Incident Started: Oct 06 at 01:09 am UTC Resolution started: Oct 06 at 01:11 am UTC Incident mitigated: Oct 06 at 01:25 am UTC Incident fully resolved: Oct 06 at 02:49 am UTC Customer impacted time: varying between 19 to 27 minutes
Customer impacted time:
Summary: Volterra data-plane service on all POPs were restarted on Oct-04 and Oct-06 leading to service disruption.
Root cause: Our control plane service evicted dataplane microservice on all our POPs because it was requesting much more resources than allocated and this led to restart of the dataplane service. The dataplane service came back up in about 15m and services came up online immediately after.

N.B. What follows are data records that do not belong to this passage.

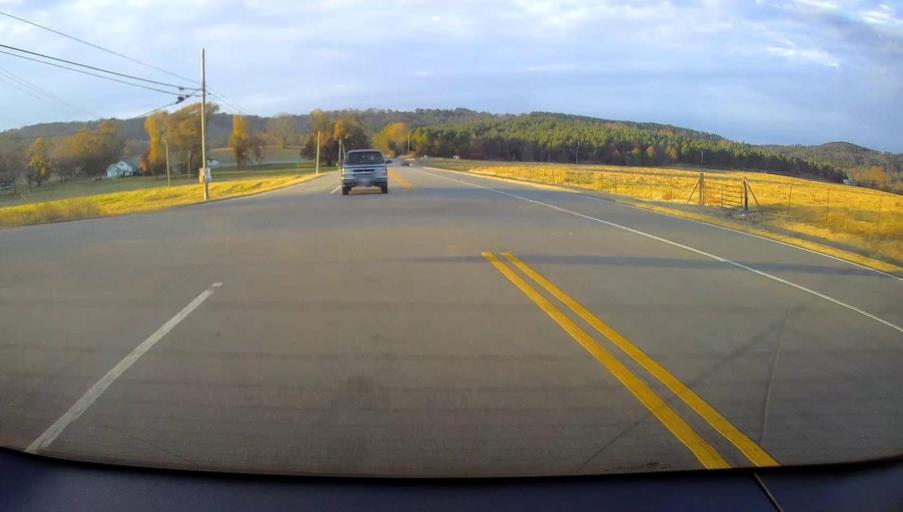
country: US
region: Alabama
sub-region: Etowah County
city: Attalla
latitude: 34.0472
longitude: -86.1578
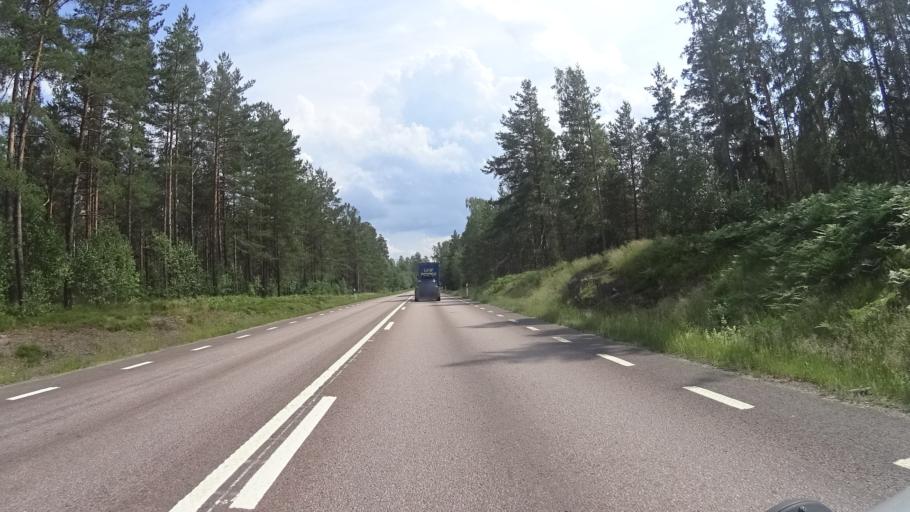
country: SE
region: Kalmar
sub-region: Hultsfreds Kommun
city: Hultsfred
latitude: 57.4781
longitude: 15.8359
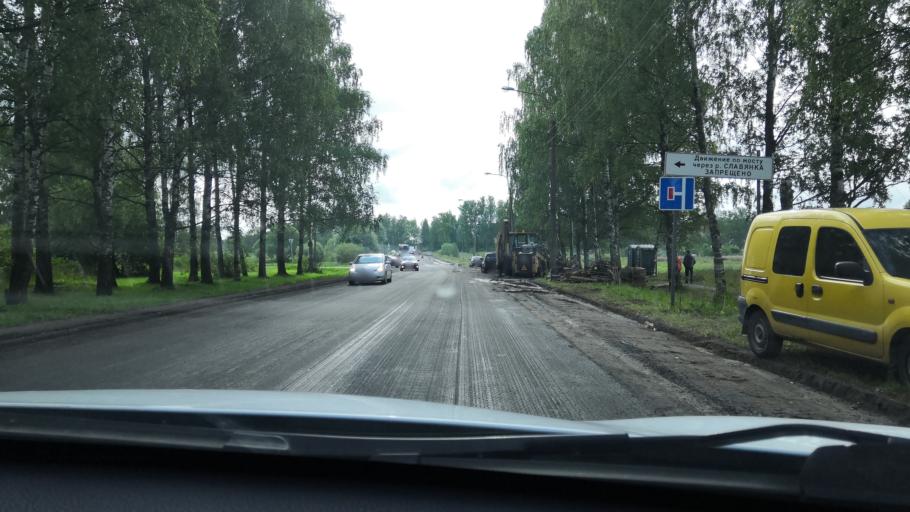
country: RU
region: St.-Petersburg
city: Tyarlevo
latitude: 59.7121
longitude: 30.4651
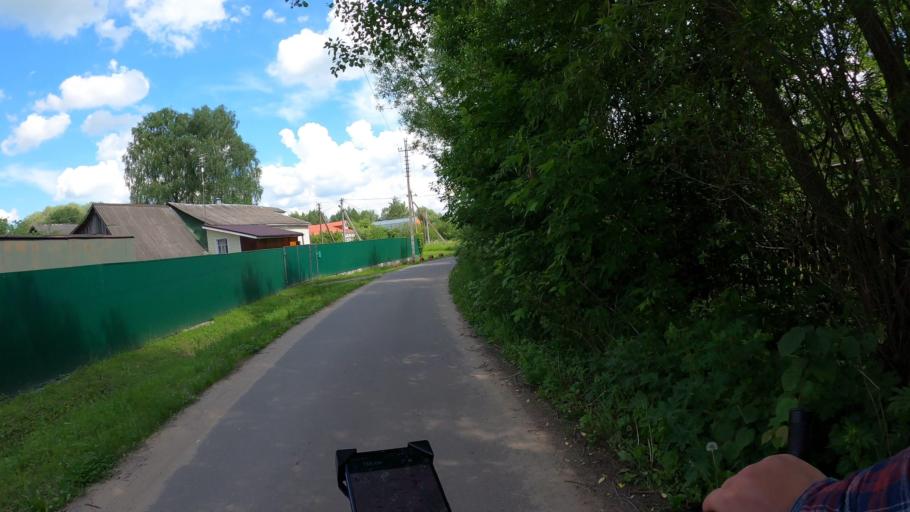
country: RU
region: Moskovskaya
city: Konobeyevo
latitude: 55.3972
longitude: 38.6783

Incident flow: At around 1:09 am UTC on Oct 06 2021, we received alerts on our monitoring system that our customer services have been degraded. We root caused the issue with the dataplane getting restarted by our control plane. Since dataplane service got restarted, customer applications serviced by Volterra POPs in all regions were impacted during the incident time. The customer impact was that some of the users would have seen 503 or no response when requesting the origin.
Corrective measures: Engineering has root caused the issue to WAF engine requesting more memory than it was allowed. This has been caused by the increase in number of customers on the platform and unfortunately, this component was not being monitored by our internal SRE (site reliability engineering) system.
Our engineering team has fixed this issue by increasing the memory allocation of WAF and hotfixed this in production across our global network.